# When a Passion for Videogames Helps Land That Job (WSJ)



## JohnG (Mar 7, 2019)

https://www.wsj.com/articles/when-a...ob-11551888001?mod=searchresults&page=1&pos=1

By 
Sarah E. Needleman
March 6, 2019 11:00 a.m. ET

Work history, check. Education, check. Videogame experience ... check?

Employers across a range of industries are embracing résumés that include backgrounds in making or playing videogames, concluding the digital pastime can help employees with online collaboration, problem solving and other critical workplace skills.

[article continues]


----------



## Jimmy Hellfire (Mar 7, 2019)

I can see that to some degree. Obviously they're talking about the high-functioning, super-organised, teamwork video game thing - not so much the basement dwelling, wasting away, screaming in rage at your computer screen thing.

I know a guy who's head of marketing in a really big gambling company. Total workaholic. He used to play World Of Warcraft in one of the most significant and successful guilds at the time - however that is measured. He's still kind of the same way - high energy, highly organized, highly invested, leads a huge team, resolute. Just in a different field now.


----------



## NYC Composer (Mar 8, 2019)

Can’t read the article because I don’t subscribe to WSJ, but my first thought was “what a load of crap.” 

I’m often wrong (shrug).


----------



## JohnG (Mar 8, 2019)

NYC Composer said:


> Can’t read the article because I don’t subscribe to WSJ, but my first thought was “what a load of crap.”
> 
> I’m often wrong (shrug).



If you don't subscribe to the WSJ, you will go to Hell.

Unless maybe I have that backwards.


----------



## WaveRider (Mar 19, 2019)

Finally, all those years of sitting on my ass being a useless member of society has paid off!


----------



## kevthurman (Mar 19, 2019)

You simply can't be a top-tier performer in e-sports or in a highly performing guild in an mmo or something without the kind of work ethic that employers want.
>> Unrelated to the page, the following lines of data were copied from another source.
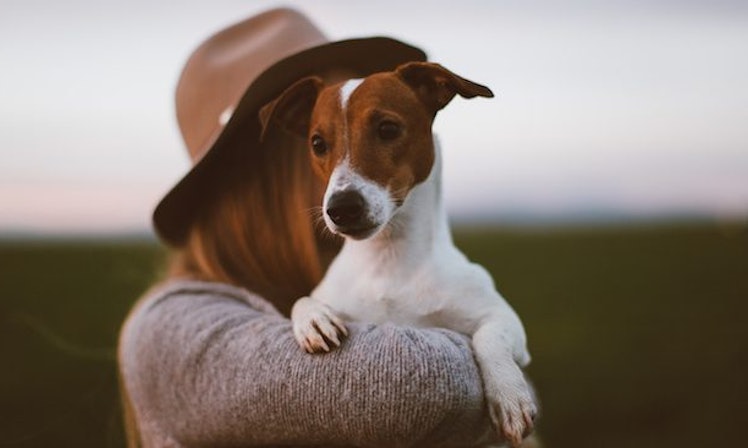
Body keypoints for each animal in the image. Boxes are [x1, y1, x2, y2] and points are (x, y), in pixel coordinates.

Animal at [262, 61, 536, 446]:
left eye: (388, 128)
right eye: (318, 143)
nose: (341, 208)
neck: (388, 259)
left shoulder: (504, 320)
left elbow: (489, 337)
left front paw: (509, 395)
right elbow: (302, 300)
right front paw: (313, 319)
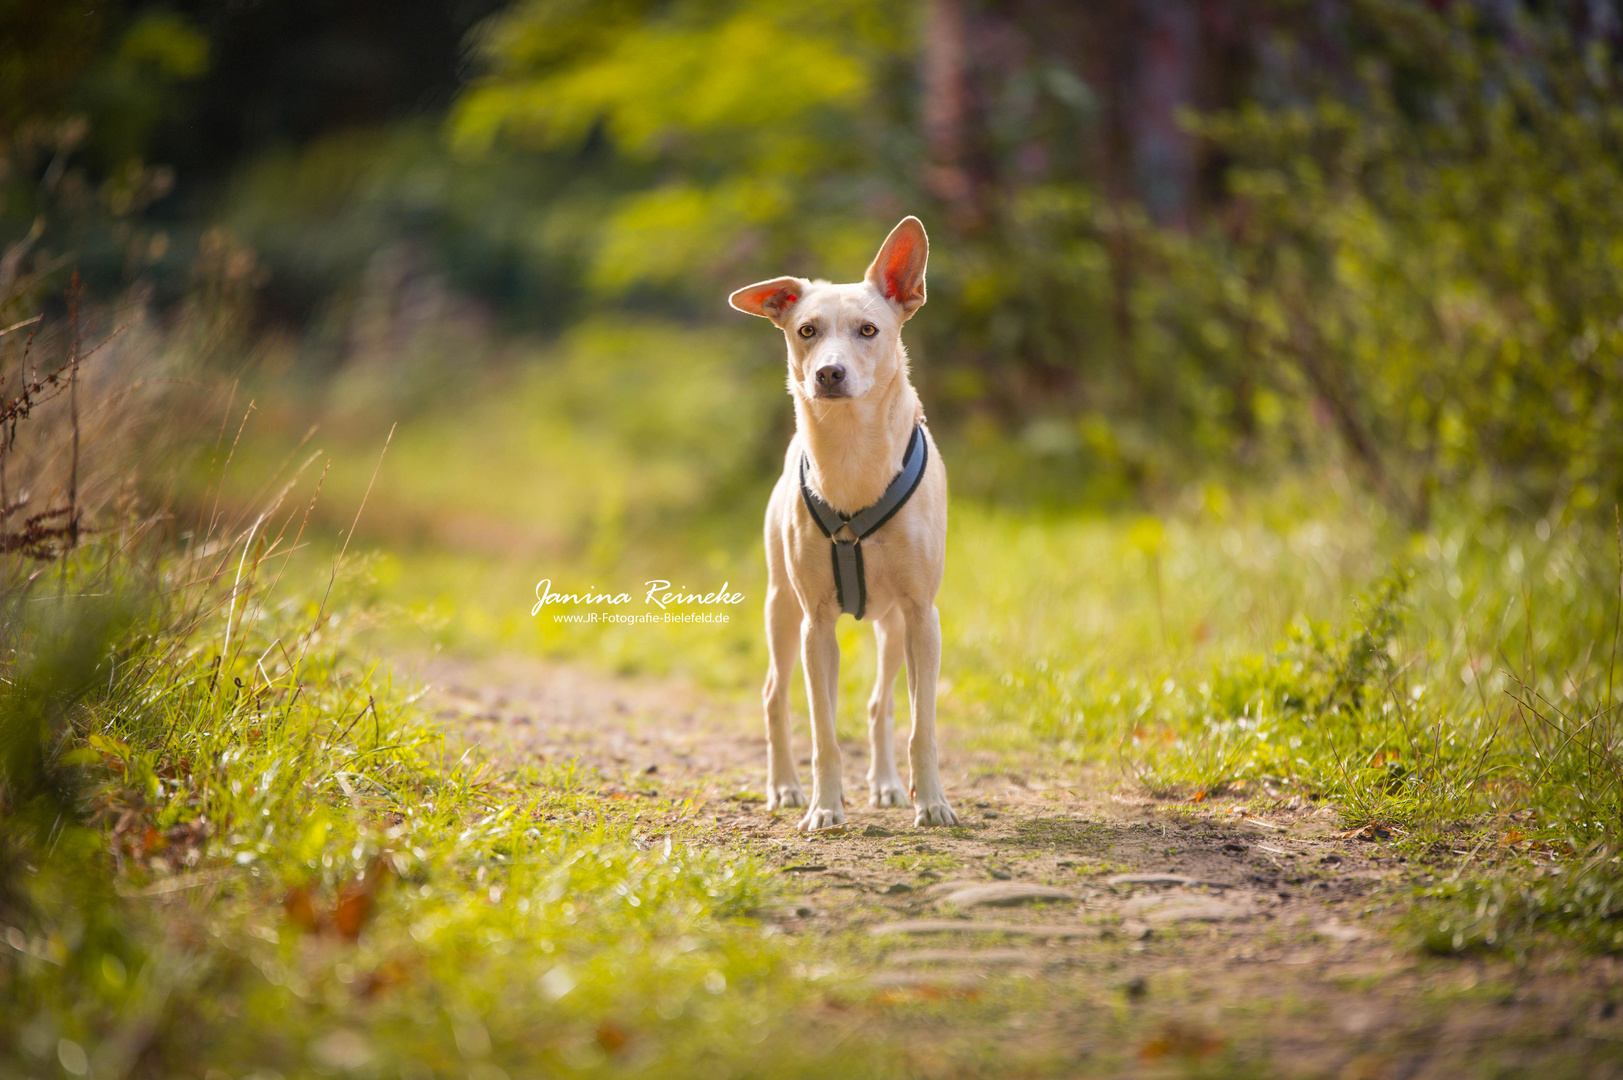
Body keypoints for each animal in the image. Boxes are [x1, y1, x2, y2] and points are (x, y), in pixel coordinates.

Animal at [730, 214, 954, 828]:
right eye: (806, 330)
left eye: (869, 330)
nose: (829, 373)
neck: (853, 452)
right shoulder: (817, 622)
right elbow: (823, 729)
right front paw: (824, 807)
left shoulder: (922, 615)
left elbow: (922, 725)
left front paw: (932, 801)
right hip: (783, 609)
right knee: (778, 696)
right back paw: (784, 786)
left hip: (893, 624)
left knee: (881, 702)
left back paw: (887, 784)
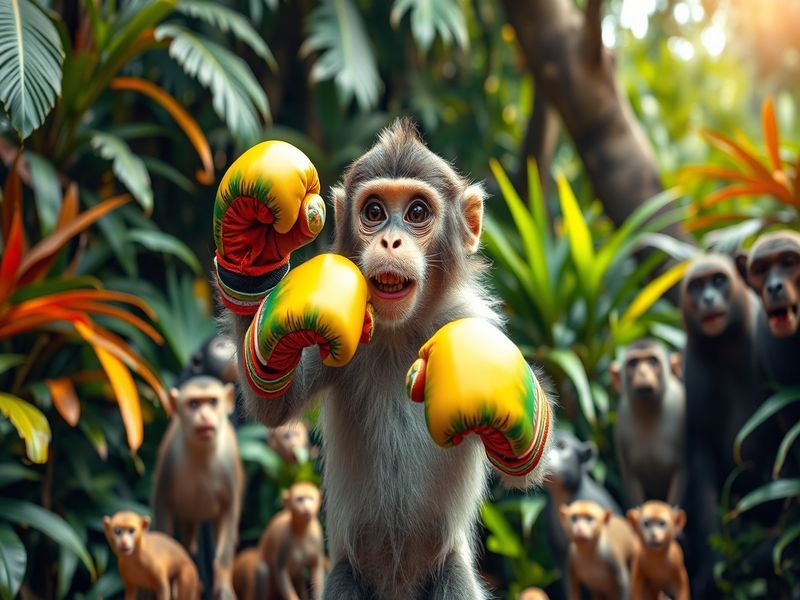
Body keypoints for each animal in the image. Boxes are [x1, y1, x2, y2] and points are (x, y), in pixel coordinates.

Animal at [151, 375, 244, 599]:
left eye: (212, 402)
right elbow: (162, 505)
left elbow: (230, 511)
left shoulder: (228, 459)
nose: (204, 416)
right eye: (193, 404)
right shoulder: (170, 457)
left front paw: (222, 575)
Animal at [212, 118, 554, 599]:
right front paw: (256, 237)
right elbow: (274, 403)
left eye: (416, 213)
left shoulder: (475, 321)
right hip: (345, 577)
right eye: (373, 212)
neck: (398, 332)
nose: (391, 240)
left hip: (447, 573)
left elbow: (524, 465)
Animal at [611, 339, 686, 508]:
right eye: (633, 363)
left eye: (652, 361)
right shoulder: (622, 423)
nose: (642, 373)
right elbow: (632, 479)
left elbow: (682, 472)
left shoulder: (681, 407)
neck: (650, 412)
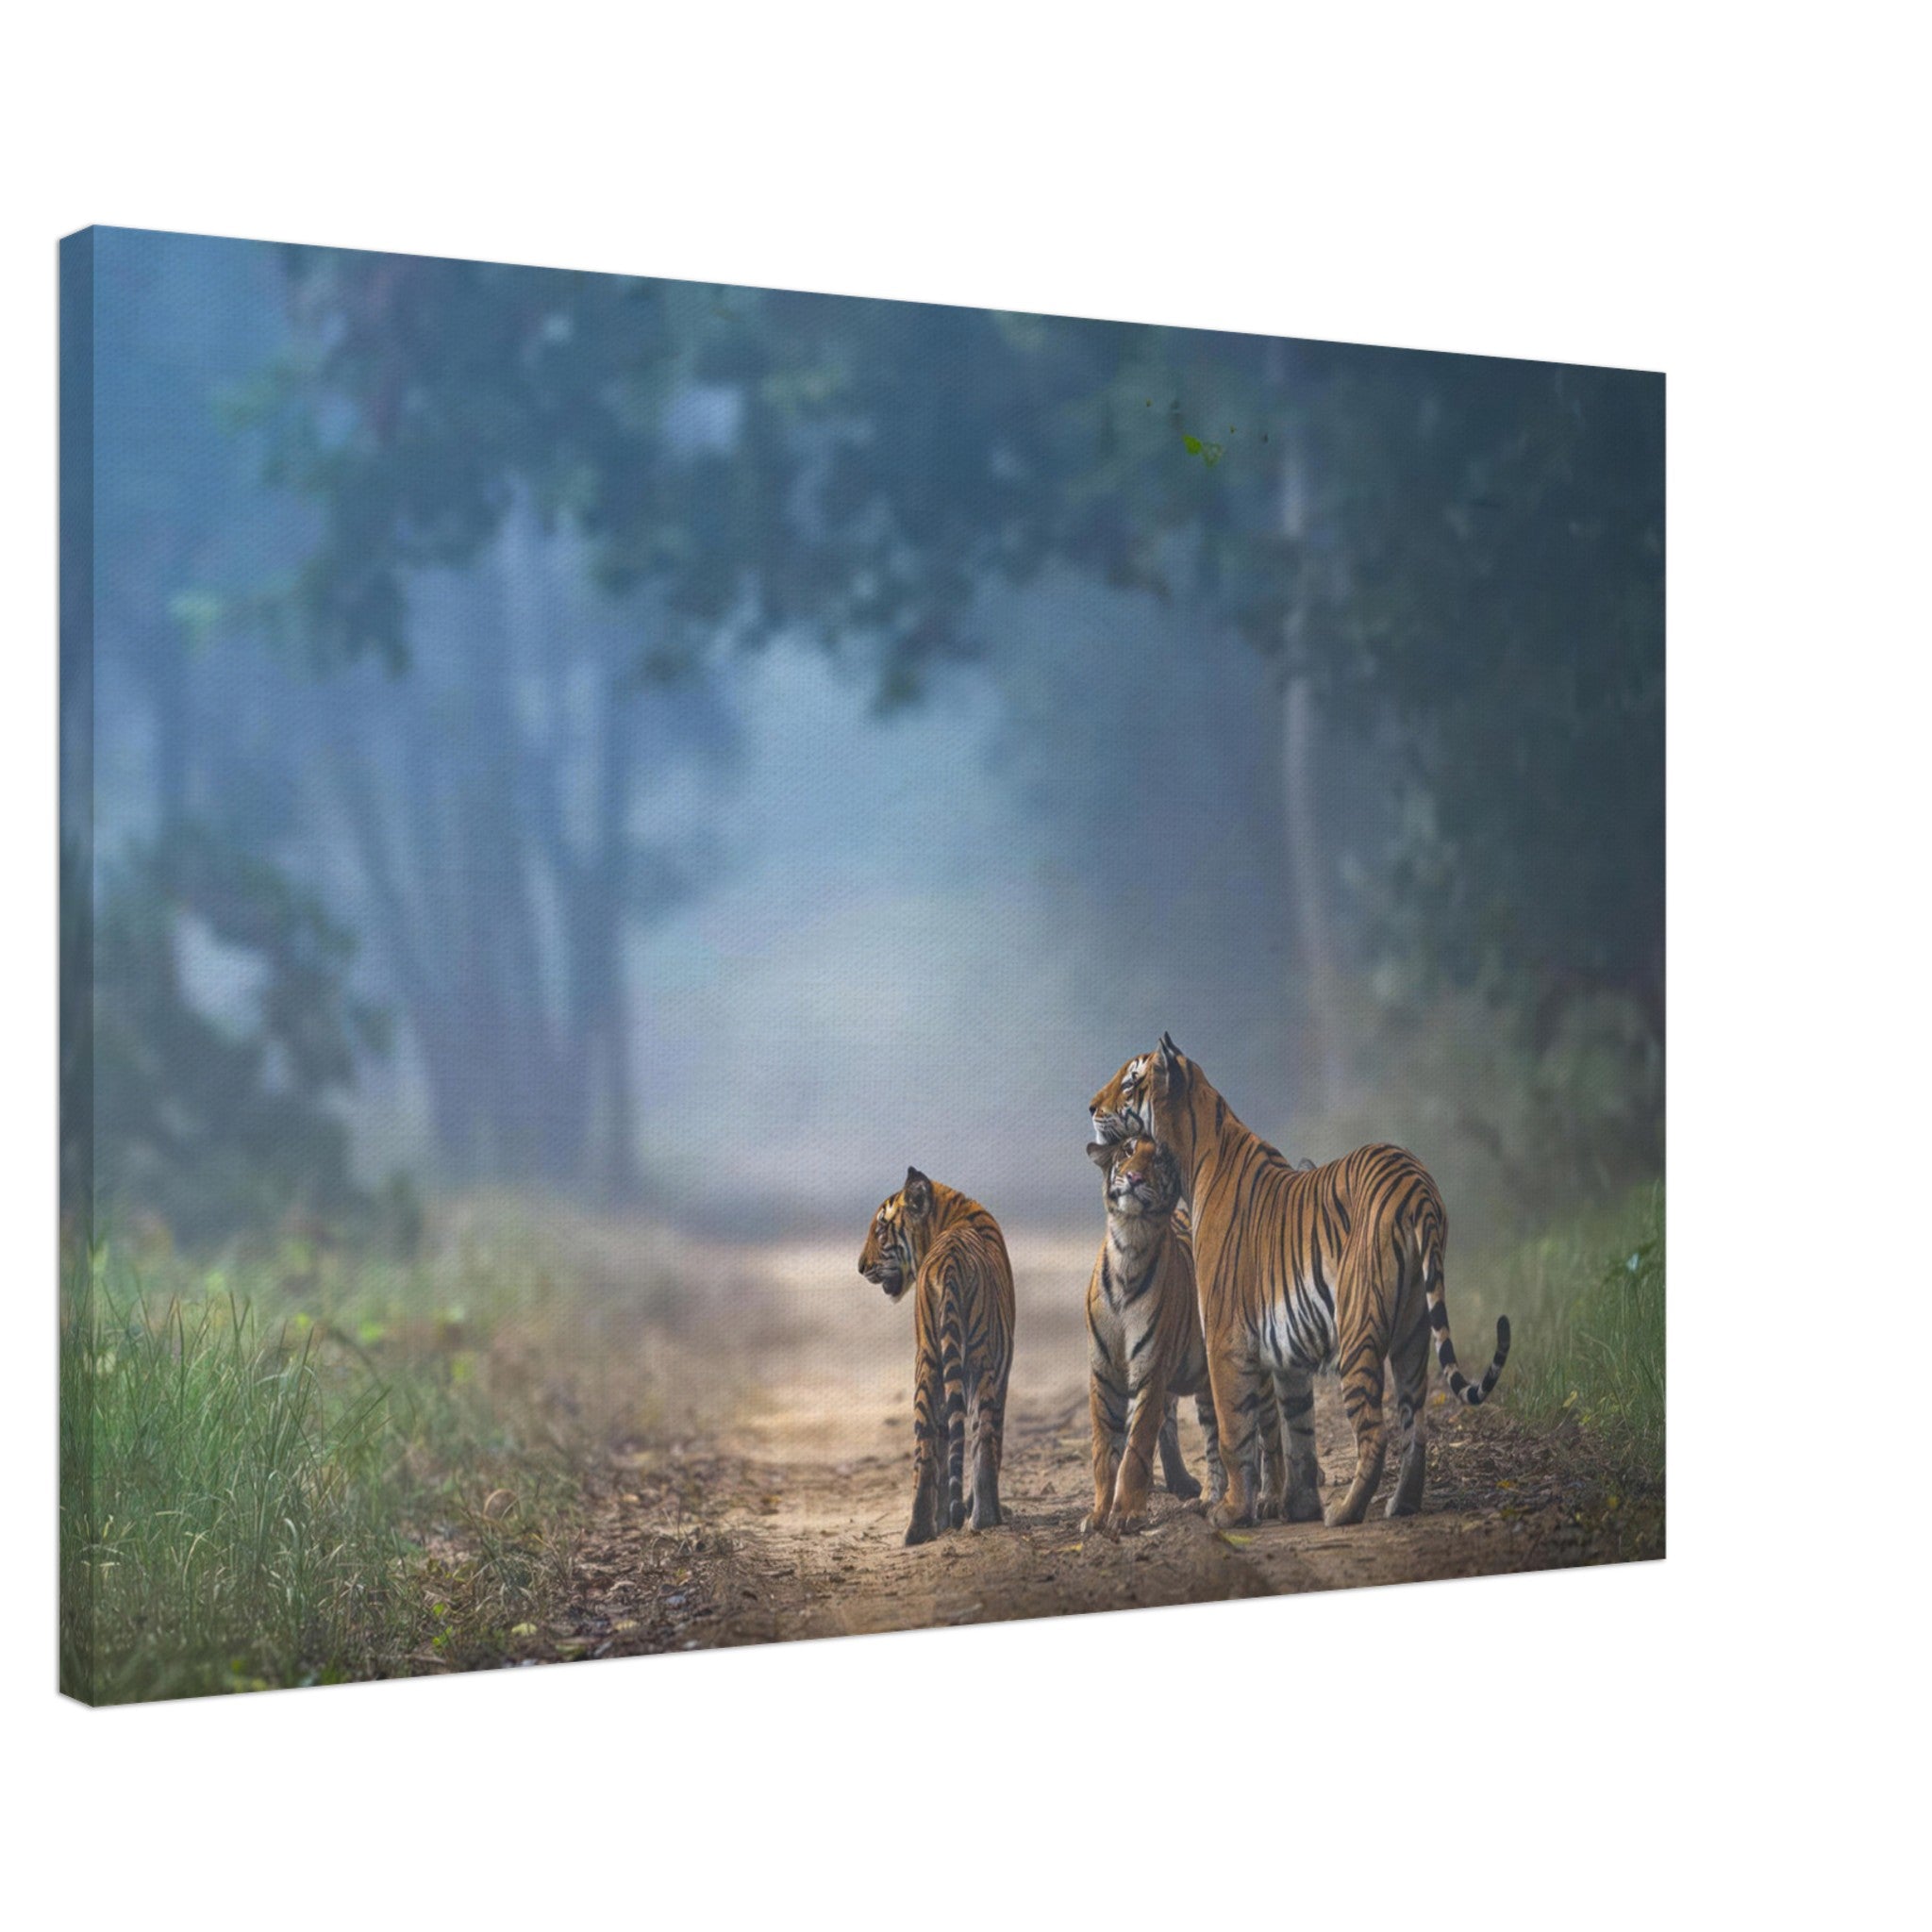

Becoming a really great player is just like becoming a great musician, or a great anything. Practice, study, patience. It's only common sense that as younger generations move up the rank they're going to realize that.


----------



## mscp (Mar 22, 2019)

How should one dress for those interviews? I wonder...


----------



## Fredeke (Apr 14, 2019)

Phil81 said:


> How should one dress for those interviews? I wonder...


Full-on cosplay, I would assume.


----------